Walsh limped off LaBar Field, the football team's practice facility, Sunday, his right hand clenching tight his helmet after his team's 7-6 defeat at the hands of Keenan.
There was no scoreboard to share that final score, no clock besides the ones on the wrists of the officials.
Dillon was one of two wild-cards in this year's playoffs.
In other words, a far cry from the team that finished 14th the previous year. The one that had slim pickings when it came to equipment. That won't be the case next year.
"A bunch of our guys this year were playing with big pants," Walsh said. "The shorter pants go first."
Patrick Mazza was about to go to the training table inside the Guglielmino Athletics Complex last Sunday, just across the street from where the semifinals were being played.
Mazza and other Irish players are frequent visitors to interhall games. Malik Zaire made an appearance. He also coaches a women's dorm team. Those games are of the flag variety, but the end game is the same: a chance to play in the stadium.

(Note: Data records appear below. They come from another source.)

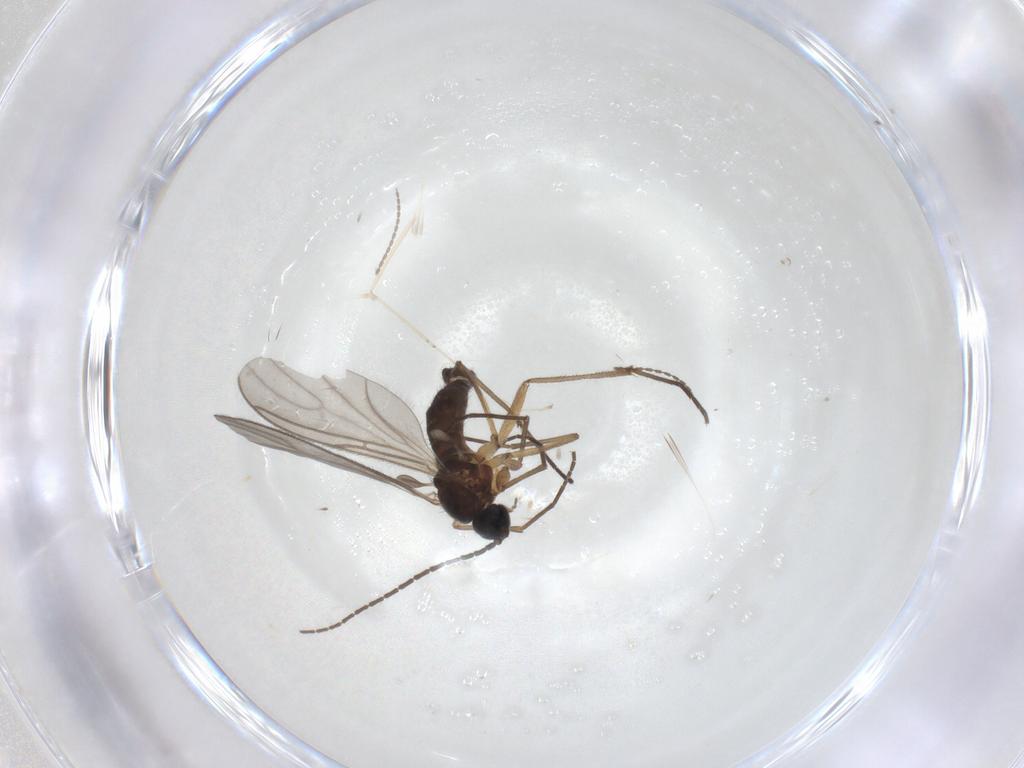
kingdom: Animalia
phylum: Arthropoda
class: Insecta
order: Diptera
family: Sciaridae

That's an opportunity that so far has eluded Mazza, a scout-teamer who has offered some coaching tips to his old dorm mates. He dresses for home games, but doesn't travel with the team.
"I knew it was going to be tough, but it's always disappointing when you spend hours and hours every day (practicing)," said Mazza, whose parents, sister and grandfather attended Notre Dame. "You're always trying to be the best you can be. You're not trying to be on a team to not play. At the same time, as long as you're doing your job, that's something you can be proud of. It's disappointing but it's not something I'm upset or angry about."
Mazza isn't the first player the Irish have plucked from interhall ball. He likely won't be the last.
David Ruffin was a sophomore in 2008 when he walked on as a kicker. He went on to convert 23 consecutive field goals, a school record.
But Mazza and Ruffin are the exception to the rule in interhall ball. Most players don't have aspirations of suiting up on Saturdays. Most play for the camaraderie, for bragging rights, or to stay in shape.
Mazza, who used to frequent Notre Dame football games four or five times a year when he was a kid, once was one of those players.
Now, thanks to interhall, he's a varsity football player. Basketball came back around during Mazza's junior year. He was offered that walk-on spot on the basketball team he used to want so dearly. By then it was too late.
"They couldn't believe it when I first told them," Mazza said of his family when they found out he earned a spot as a football walk-on. "They were like, 'What? You mean basketball? You're playing basketball?'
"I'm like, 'No, I'm playing football.' They were like, 'How the hell did that happen?' "
"I really don't know," Mazza said. "It kind of worked out like that."